* Required action
Lines with "covered": report how many there are in the listing below, giving the number and nothing else.

* Data listing

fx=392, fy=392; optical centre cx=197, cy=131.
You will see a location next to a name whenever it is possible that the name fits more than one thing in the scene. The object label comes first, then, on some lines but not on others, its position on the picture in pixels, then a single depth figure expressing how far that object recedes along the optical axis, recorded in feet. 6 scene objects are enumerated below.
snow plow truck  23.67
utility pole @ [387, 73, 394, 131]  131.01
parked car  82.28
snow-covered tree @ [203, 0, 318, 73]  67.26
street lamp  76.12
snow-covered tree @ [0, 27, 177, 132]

* Result for this exercise
2